Benjamin sighs softly, “You wouldn’t be alone then. The one I know is a good guy and does what is right.” He offers her a small smile. “A family trait I guess.” The smile sides away as he
studies her. “I am… I am so sorry I left you alone and that you had to go through all of that. If these people are coming we’ll watch for them and protect ourselves from them.”

Delia's eyes widen, her jaw drops, and her head jerks toward her father. "Dad, no!" But it's too late, the name's been dropped and an incredible feeling of dread looms over his daughter like a heavy thunder cloud. Just as she can feel it, it slowly manifests, even in this dream that isn't her own. "You don't know what she'll do to him!"

And yet, neither does she.

The fact that her counterpart is afraid doesn't shift Delia's perception of the matter. Benjamin hasn't been on the receiving end of the worst of it. To guess, the dreamwalker simply feels that her other self is sparing him because of his status. Otherwise, she is coiled like a snake in the grass, gathering sympathy and trying to find an ally to take shelter behind.

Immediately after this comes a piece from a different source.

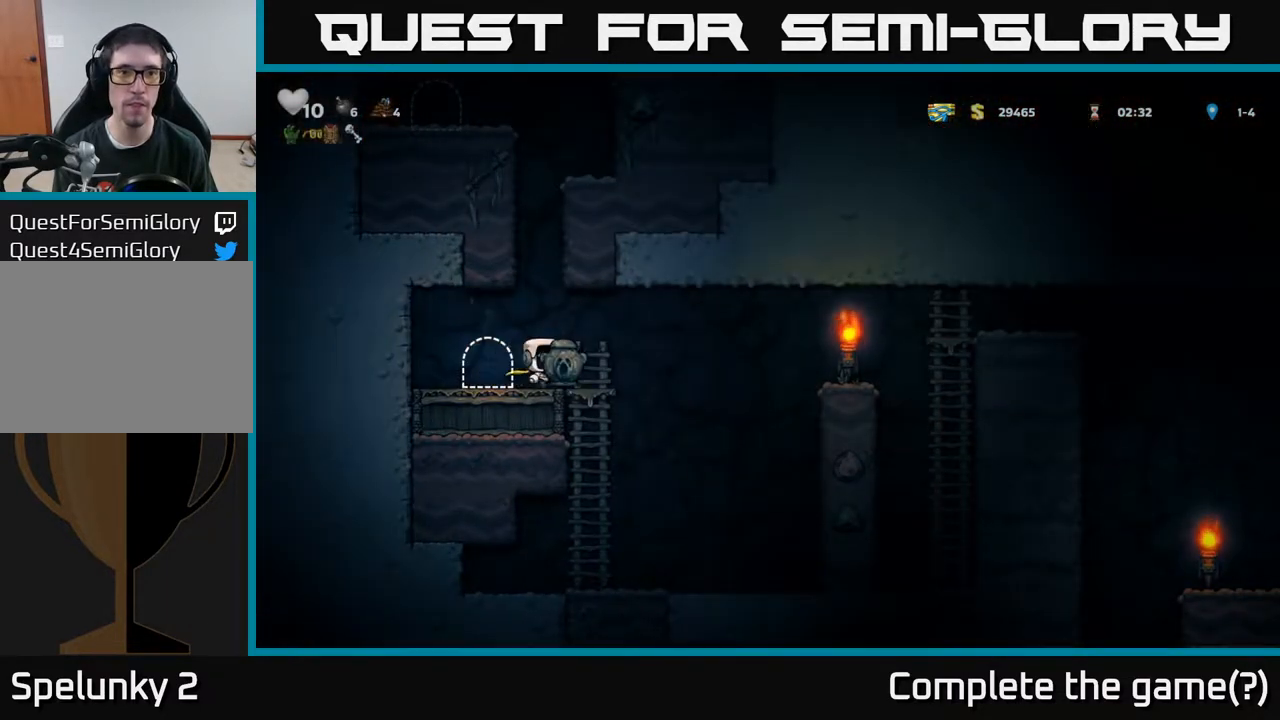
{"buttons": ["DPAD_LEFT"], "left_stick": "center", "right_stick": "center", "events": [[150, "A", "down"], [333, "DPAD_LEFT", "down"], [483, "A", "up"]]}
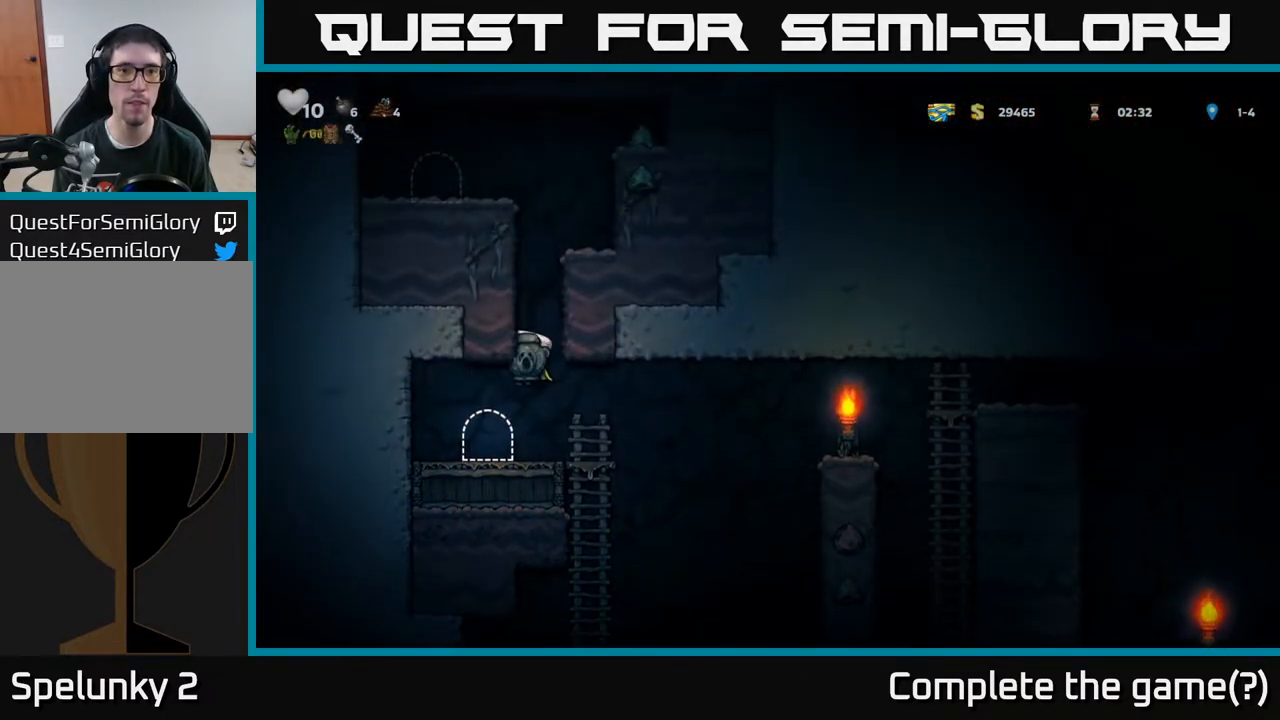
{"buttons": ["DPAD_LEFT"], "left_stick": "center", "right_stick": "center", "events": [[33, "A", "down"], [200, "A", "up"], [300, "A", "down"], [467, "A", "up"]]}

A brother. Delia at least will recognize the myriad of emotions that cross her face, cause many of them mirror her own reaction to finding out about surprise brother for the first time. But Njörun has one emotion she did not have, relief. A hint of it, at least. “Our brother,” she repeats quietly. “Bradley Russo.” From the way she says the name, she might even recognize it.

Without saying much else on that though, she moves forward and is suddenly hugging Ryans. For a moment she seems smaller, more childlike, frail. Maybe outside the dream, she really had been. A world destroyed by a virus would not have had many opportunities to eat, and likely they had all been a little malnourished at one point or another. “Goodbye, dad. I loved you, even with everything that had happened.” And there had been a lot, from the sounds of it.

Then she looks toward her mirror, her older, sullen-looking mirror. “Don’t you forget about me,” she says with a sudden wink, but at least she isn’t singing anymore. With that, she vanishes.

The world around them melts away. And they return to their separate dreams with only the memory of that glimpse of another world.